**EXCERPT TO READ:**
-*-
Thankfully, most of the images I found interesting can also be found on depositphotos.com and their T&C doesn't have that same restrictive language.

I know some people will ask, how will they ever know? They probably wouldn't, but I'm a worrier. Why take a risk when I can operate with no worries through the other site.

Thanks to everyone who chimed in. You were all very helpful.


----------



## Piper Brooks (Aug 31, 2011)

I am putting together my first cover, and since it is a short story, I didn't want to invest in farming out the work. I had run across the restrictive TOS elsewhere, as well. Thanks for the suggestions of sites that aren't so restrictive!


----------



## sexualimprov (Aug 29, 2011)

Bob Edens shot the model which is my avatar and soon the cover of my first erotica ebook.  He's very reasonable.  Find him at www.facebook.com/bob.edens.photo or www.bobedens.com


----------



## Lynn Mixon (Jan 2, 2011)

Thanks for the links!


----------



## Cheryl Douglas (Dec 7, 2011)

I've used Stacey for nine of my covers. She's quick, professional and affordable. You can find her in the Kindle Yellow Pages.


----------



## MichMasoch (Dec 1, 2011)

We have recently started offering erotica stock photos at www.eroticastock.com.

My husband and I work in erotic/fetish content, so shoot new sets pretty often. We tend to lean toward paranormal (mainly vampires, but I have a few fae shoots coming up soon, too), fetish (BDSM, bondage, and retro pulp), and contemporary most of the time, but are pretty flexible. I'm itching for an excuse to do some SF and steampunk and the husband is branching out into gamer/action themes, too.

There are a bunch of shoots for new stock content on our 2012 schedule, so if there are styles/themes anyone is having trouble finding, just drop me an email. We can probably (barring exotic location/wardrobe) fit them in the set lists.


----------



## Lynn Mixon (Jan 2, 2011)

MichMasoch said:


> We have recently started offering erotica stock photos at www.eroticastock.com.
-*-
**WORK TO BE COMPLETED:** Reproduce the forum thread on finding stock images for book covers word for word, from start to finish.

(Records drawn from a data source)
-*-
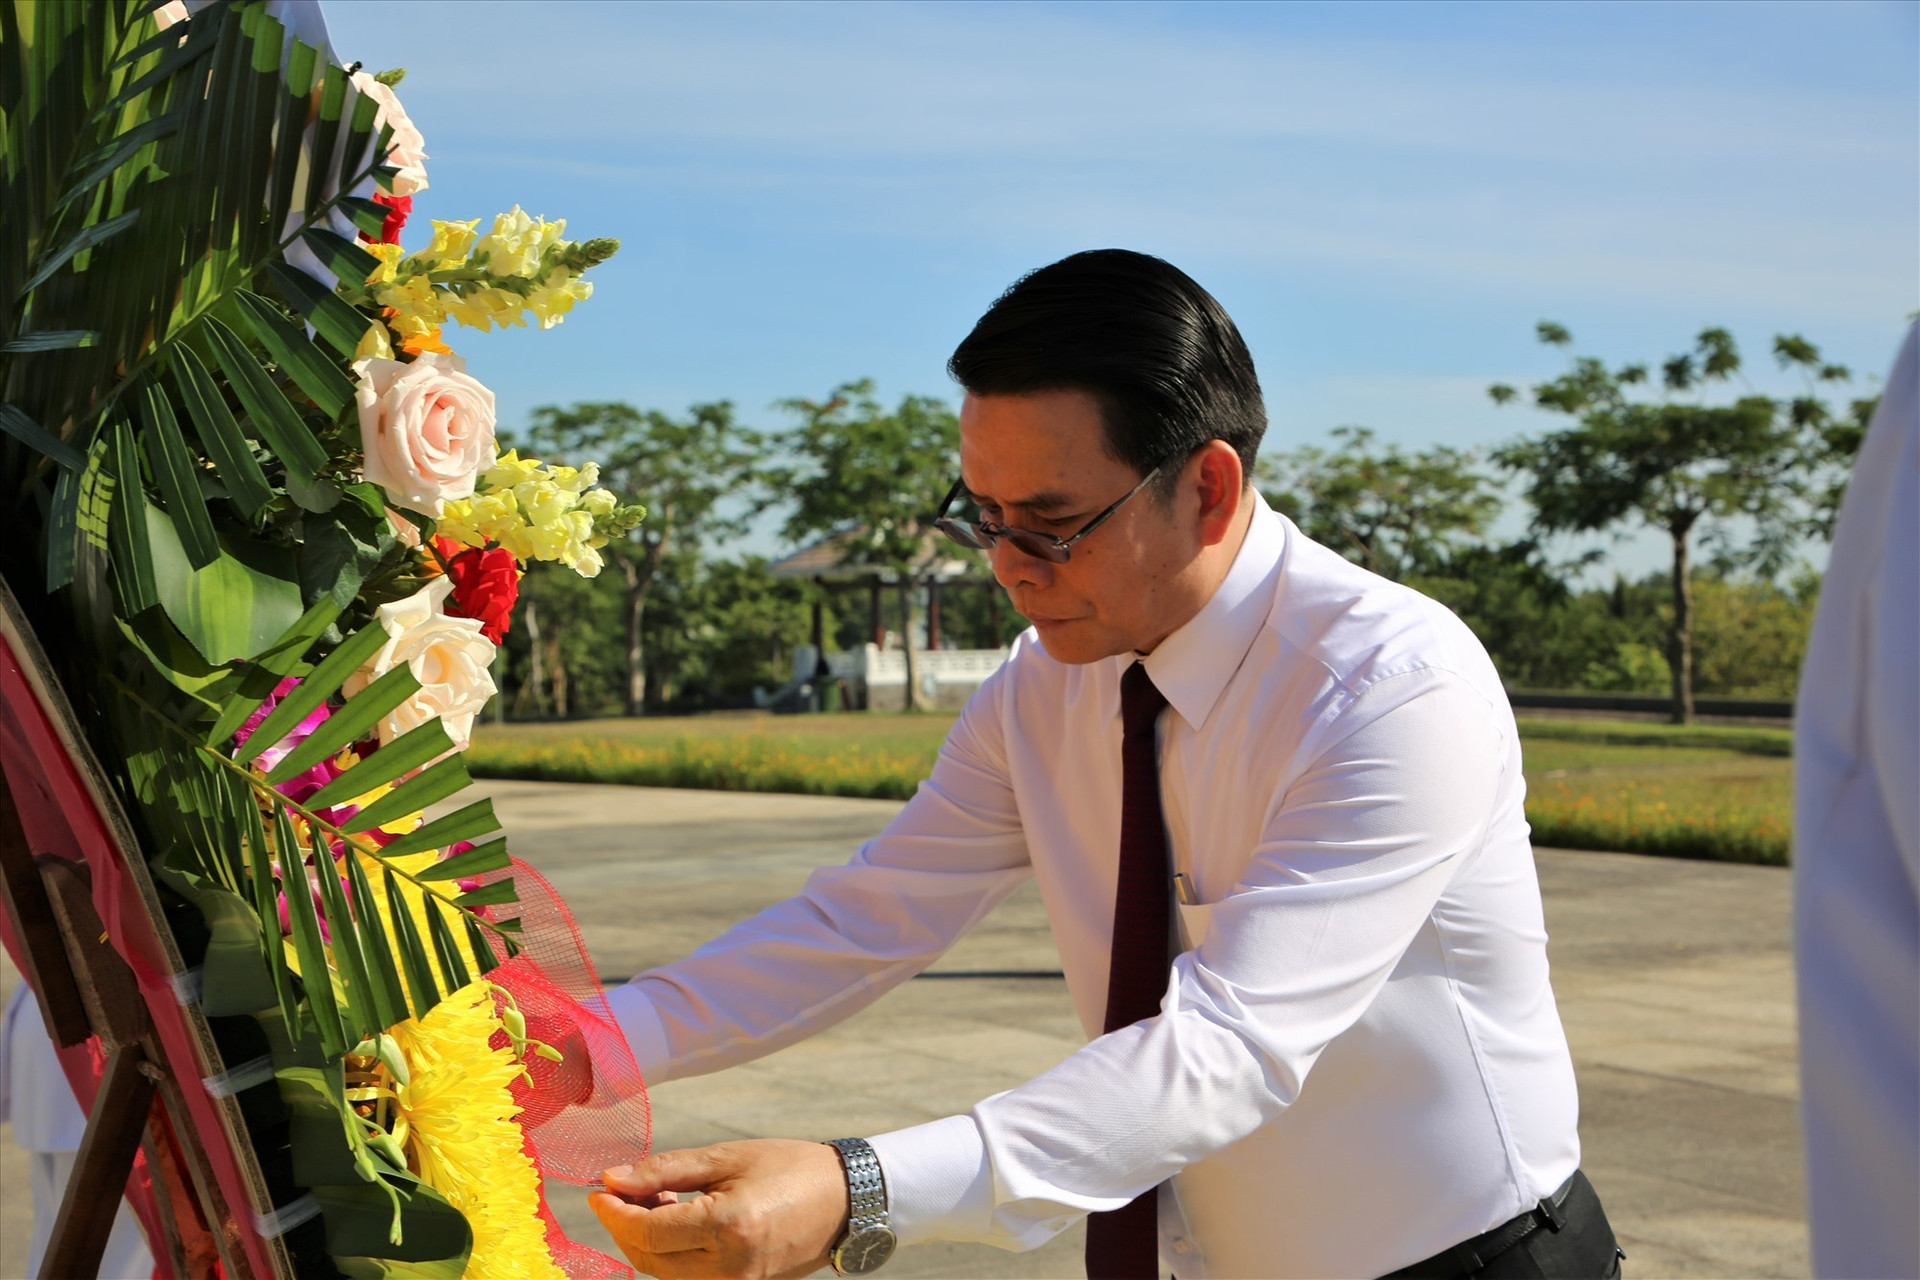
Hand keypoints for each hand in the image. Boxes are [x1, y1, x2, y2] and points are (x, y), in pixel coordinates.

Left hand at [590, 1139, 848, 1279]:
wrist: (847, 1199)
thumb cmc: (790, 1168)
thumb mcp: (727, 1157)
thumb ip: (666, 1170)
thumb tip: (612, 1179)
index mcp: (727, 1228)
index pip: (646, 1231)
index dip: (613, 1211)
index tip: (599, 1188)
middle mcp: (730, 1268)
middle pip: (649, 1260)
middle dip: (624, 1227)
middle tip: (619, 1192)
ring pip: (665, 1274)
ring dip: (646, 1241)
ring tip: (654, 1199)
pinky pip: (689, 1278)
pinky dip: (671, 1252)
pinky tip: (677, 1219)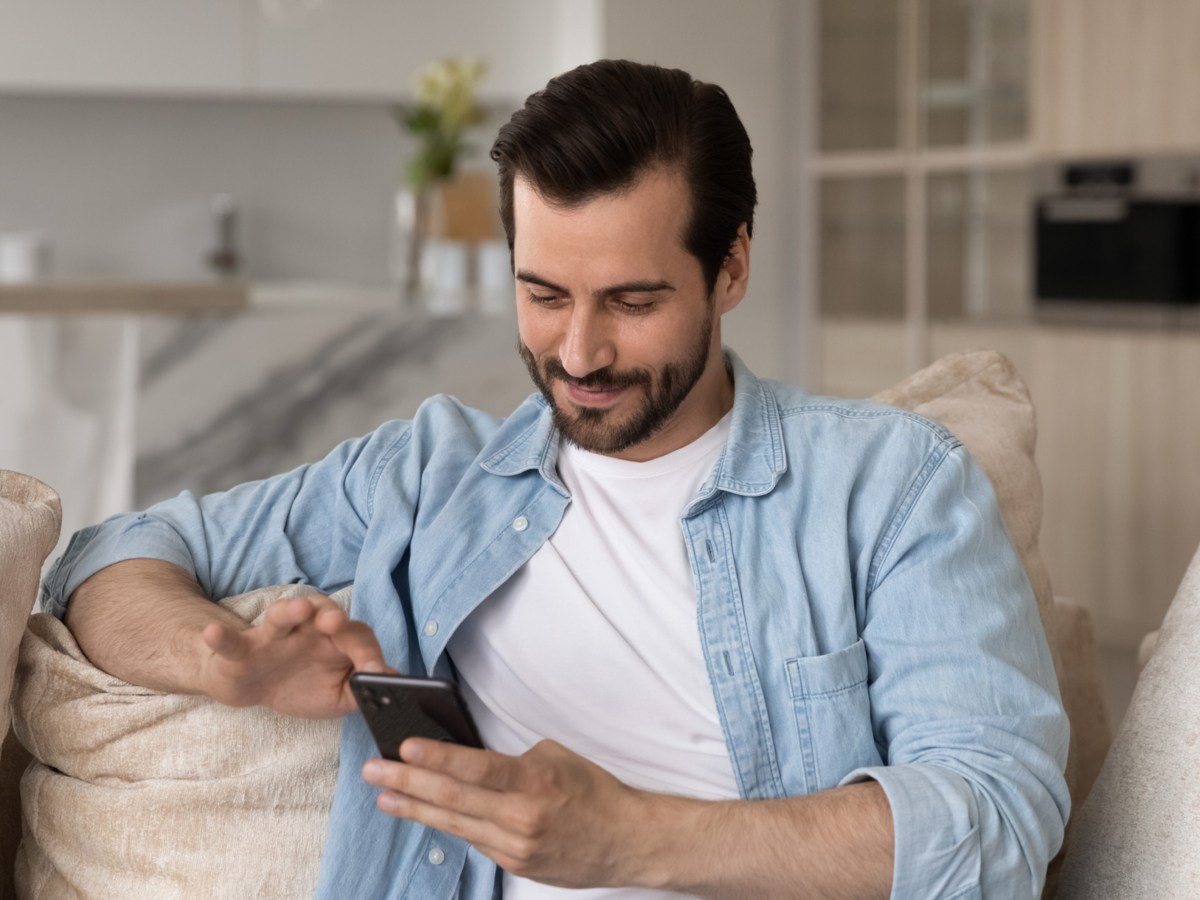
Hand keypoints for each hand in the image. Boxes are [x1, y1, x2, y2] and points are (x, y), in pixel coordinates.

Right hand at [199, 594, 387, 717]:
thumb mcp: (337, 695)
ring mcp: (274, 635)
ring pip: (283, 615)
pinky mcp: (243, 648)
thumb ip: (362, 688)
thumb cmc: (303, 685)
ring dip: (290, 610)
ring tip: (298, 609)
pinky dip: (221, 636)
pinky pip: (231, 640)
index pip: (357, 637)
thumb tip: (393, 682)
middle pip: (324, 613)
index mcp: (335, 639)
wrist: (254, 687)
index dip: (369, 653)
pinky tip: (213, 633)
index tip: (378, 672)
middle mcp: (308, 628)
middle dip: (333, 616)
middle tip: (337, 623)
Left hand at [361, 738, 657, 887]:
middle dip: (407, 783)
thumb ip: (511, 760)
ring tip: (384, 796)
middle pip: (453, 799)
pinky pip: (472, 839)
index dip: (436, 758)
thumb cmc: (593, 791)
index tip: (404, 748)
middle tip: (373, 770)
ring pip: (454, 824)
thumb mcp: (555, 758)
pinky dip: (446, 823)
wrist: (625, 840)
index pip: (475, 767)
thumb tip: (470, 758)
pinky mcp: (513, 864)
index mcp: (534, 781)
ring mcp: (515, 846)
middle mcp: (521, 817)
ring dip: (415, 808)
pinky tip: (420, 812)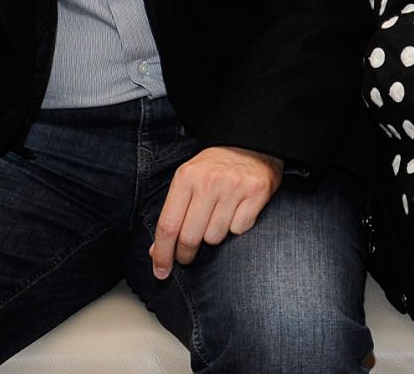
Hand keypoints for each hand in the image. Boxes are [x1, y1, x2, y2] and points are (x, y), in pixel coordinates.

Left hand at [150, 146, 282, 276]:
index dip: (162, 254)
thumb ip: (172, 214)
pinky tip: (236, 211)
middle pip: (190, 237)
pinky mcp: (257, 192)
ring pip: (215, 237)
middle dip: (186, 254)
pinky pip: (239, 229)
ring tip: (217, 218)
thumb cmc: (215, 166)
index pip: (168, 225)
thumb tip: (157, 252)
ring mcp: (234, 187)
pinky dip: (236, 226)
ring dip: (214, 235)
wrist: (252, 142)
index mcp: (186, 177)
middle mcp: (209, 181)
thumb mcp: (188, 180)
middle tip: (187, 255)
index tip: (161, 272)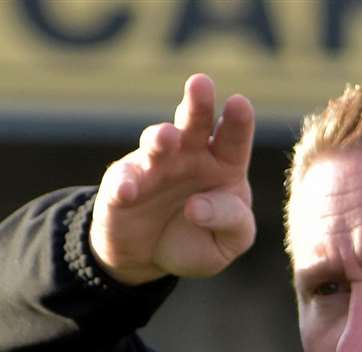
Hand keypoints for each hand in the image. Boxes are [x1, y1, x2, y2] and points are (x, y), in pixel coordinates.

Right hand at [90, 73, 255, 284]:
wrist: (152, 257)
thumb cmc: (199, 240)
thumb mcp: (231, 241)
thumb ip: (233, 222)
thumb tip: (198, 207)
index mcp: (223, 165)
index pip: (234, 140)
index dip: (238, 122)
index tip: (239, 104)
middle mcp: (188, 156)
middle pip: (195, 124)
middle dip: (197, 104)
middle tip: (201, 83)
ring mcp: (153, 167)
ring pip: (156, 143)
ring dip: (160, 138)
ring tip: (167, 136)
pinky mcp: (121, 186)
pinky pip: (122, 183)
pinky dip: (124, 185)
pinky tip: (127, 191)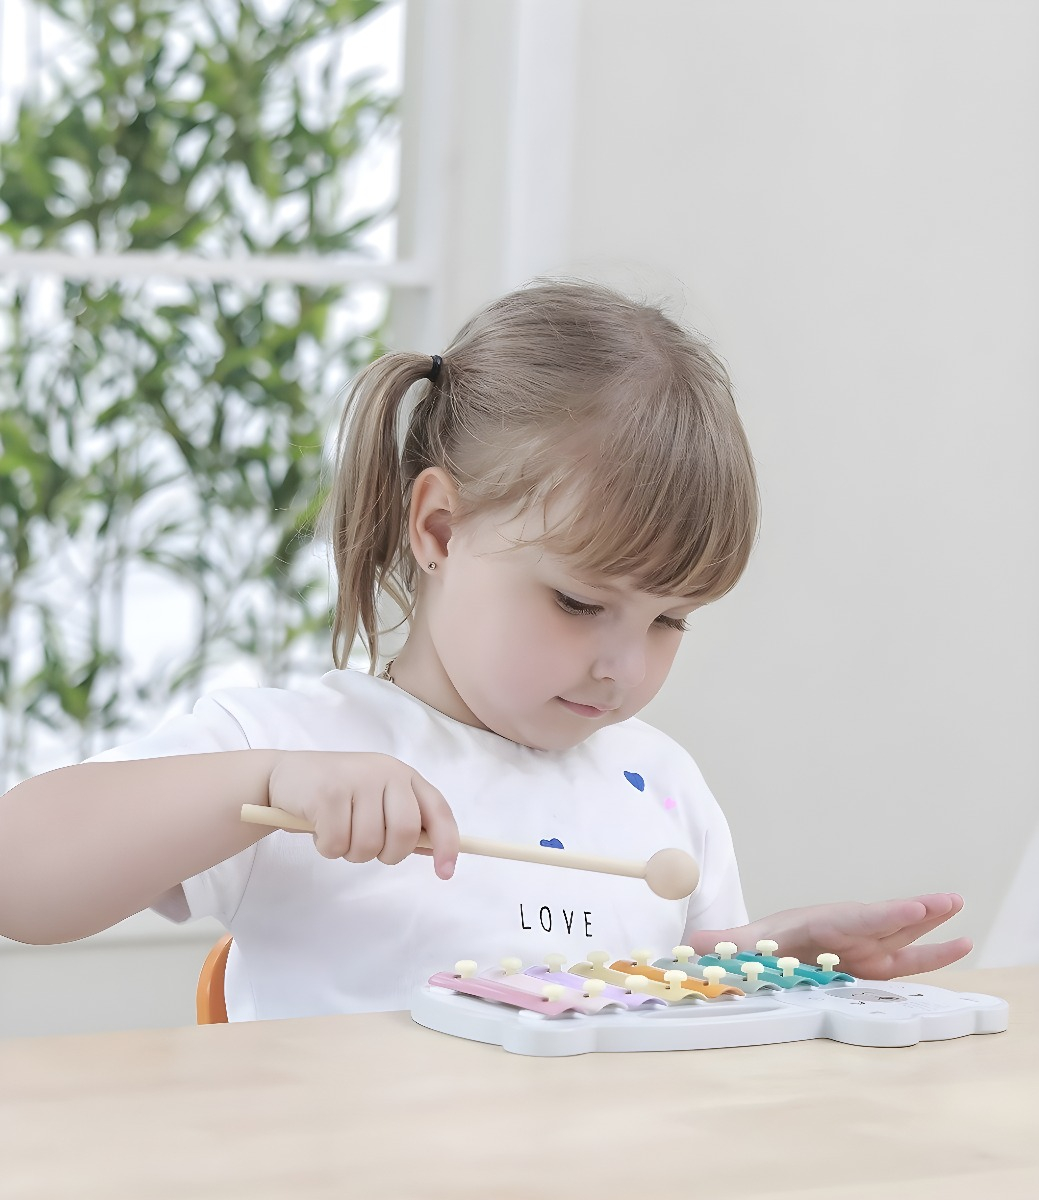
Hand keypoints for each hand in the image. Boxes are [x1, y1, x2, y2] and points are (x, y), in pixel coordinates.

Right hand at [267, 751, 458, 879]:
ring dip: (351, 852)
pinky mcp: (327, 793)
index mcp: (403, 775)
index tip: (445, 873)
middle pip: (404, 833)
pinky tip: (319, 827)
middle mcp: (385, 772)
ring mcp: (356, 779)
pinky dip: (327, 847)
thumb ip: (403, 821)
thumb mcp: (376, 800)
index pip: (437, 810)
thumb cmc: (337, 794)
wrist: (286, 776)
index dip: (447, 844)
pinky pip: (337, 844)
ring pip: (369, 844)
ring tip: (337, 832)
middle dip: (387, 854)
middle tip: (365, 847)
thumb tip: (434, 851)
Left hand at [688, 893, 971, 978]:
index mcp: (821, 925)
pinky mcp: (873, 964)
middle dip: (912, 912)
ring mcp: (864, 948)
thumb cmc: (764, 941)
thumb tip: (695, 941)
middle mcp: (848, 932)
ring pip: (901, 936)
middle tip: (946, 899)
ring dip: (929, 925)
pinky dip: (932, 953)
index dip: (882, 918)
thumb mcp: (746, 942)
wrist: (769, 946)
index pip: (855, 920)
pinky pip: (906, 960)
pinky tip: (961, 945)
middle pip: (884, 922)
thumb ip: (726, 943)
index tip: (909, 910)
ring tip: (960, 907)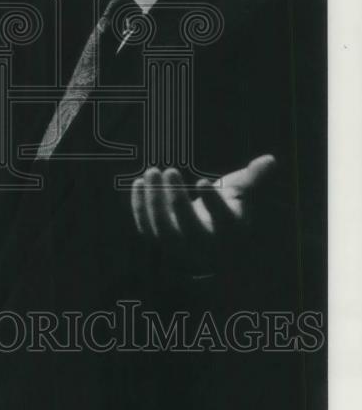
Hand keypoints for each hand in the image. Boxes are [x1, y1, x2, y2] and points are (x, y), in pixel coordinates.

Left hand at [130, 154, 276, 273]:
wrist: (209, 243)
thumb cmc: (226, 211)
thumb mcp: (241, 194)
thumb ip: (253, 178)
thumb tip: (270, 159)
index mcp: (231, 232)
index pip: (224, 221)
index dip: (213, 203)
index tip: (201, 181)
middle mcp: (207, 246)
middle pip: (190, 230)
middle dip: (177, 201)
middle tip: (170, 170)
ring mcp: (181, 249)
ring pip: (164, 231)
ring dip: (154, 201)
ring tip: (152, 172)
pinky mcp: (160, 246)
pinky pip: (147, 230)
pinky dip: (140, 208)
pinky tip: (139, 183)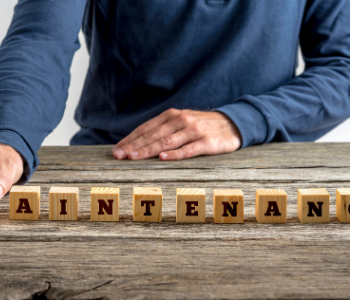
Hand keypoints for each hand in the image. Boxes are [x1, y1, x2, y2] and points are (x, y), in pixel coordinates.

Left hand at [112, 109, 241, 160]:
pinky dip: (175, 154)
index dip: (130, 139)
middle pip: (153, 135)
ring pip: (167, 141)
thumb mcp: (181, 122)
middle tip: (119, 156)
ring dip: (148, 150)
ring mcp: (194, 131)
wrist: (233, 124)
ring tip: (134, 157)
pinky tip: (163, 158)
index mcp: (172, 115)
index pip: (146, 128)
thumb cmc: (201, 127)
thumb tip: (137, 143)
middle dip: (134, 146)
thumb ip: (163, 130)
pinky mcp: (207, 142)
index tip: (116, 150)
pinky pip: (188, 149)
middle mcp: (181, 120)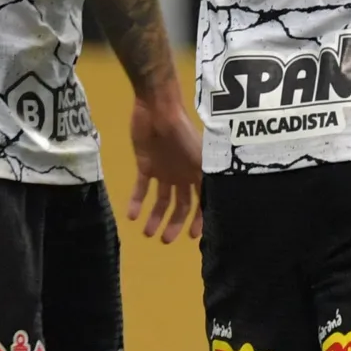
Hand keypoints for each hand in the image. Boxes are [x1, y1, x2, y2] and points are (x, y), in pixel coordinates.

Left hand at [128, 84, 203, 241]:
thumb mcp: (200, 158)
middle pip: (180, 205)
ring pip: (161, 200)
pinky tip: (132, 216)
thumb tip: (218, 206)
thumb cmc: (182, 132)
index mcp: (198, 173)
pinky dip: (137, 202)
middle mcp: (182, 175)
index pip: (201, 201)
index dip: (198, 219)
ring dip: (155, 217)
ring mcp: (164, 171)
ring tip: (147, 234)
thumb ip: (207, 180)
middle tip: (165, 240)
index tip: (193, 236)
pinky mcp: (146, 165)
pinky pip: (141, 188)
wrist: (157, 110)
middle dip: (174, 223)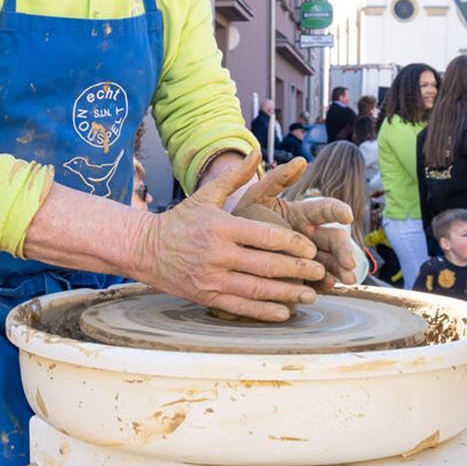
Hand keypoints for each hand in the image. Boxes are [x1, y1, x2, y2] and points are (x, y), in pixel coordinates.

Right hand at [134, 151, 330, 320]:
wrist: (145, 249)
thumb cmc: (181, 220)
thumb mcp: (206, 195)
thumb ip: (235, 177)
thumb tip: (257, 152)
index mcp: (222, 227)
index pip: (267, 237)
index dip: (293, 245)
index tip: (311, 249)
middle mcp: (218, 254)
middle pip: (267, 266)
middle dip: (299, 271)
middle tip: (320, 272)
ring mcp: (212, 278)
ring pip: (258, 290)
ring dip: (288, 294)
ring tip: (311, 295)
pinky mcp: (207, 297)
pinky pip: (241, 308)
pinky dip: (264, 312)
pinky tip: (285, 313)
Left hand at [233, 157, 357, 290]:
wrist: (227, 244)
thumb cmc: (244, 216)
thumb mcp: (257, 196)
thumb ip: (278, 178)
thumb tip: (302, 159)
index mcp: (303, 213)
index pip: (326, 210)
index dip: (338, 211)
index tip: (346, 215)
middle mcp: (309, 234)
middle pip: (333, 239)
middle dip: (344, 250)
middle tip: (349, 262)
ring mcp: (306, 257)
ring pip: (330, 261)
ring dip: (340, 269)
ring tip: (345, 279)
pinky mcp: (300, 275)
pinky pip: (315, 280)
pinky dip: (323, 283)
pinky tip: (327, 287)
-*-
**THE ANSWER:**
Thankfully, most of the images I found interesting can also be found on depositphotos.com and their T&C doesn't have that same restrictive language.

I know some people will ask, how will they ever know? They probably wouldn't, but I'm a worrier. Why take a risk when I can operate with no worries through the other site.

Thanks to everyone who chimed in. You were all very helpful.


----------



## Piper Brooks (Aug 31, 2011)

I am putting together my first cover, and since it is a short story, I didn't want to invest in farming out the work. I had run across the restrictive TOS elsewhere, as well. Thanks for the suggestions of sites that aren't so restrictive!


----------



## sexualimprov (Aug 29, 2011)

Bob Edens shot the model which is my avatar and soon the cover of my first erotica ebook.  He's very reasonable.  Find him at www.facebook.com/bob.edens.photo or www.bobedens.com


----------



## Lynn Mixon (Jan 2, 2011)

Thanks for the links!


----------



## Cheryl Douglas (Dec 7, 2011)

I've used Stacey for nine of my covers. She's quick, professional and affordable. You can find her in the Kindle Yellow Pages.


----------



## MichMasoch (Dec 1, 2011)

We have recently started offering erotica stock photos at www.eroticastock.com.

My husband and I work in erotic/fetish content, so shoot new sets pretty often. We tend to lean toward paranormal (mainly vampires, but I have a few fae shoots coming up soon, too), fetish (BDSM, bondage, and retro pulp), and contemporary most of the time, but are pretty flexible. I'm itching for an excuse to do some SF and steampunk and the husband is branching out into gamer/action themes, too.

There are a bunch of shoots for new stock content on our 2012 schedule, so if there are styles/themes anyone is having trouble finding, just drop me an email. We can probably (barring exotic location/wardrobe) fit them in the set lists.


----------



## Lynn Mixon (Jan 2, 2011)

MichMasoch said:


> We have recently started offering erotica stock photos at www.eroticastock.com.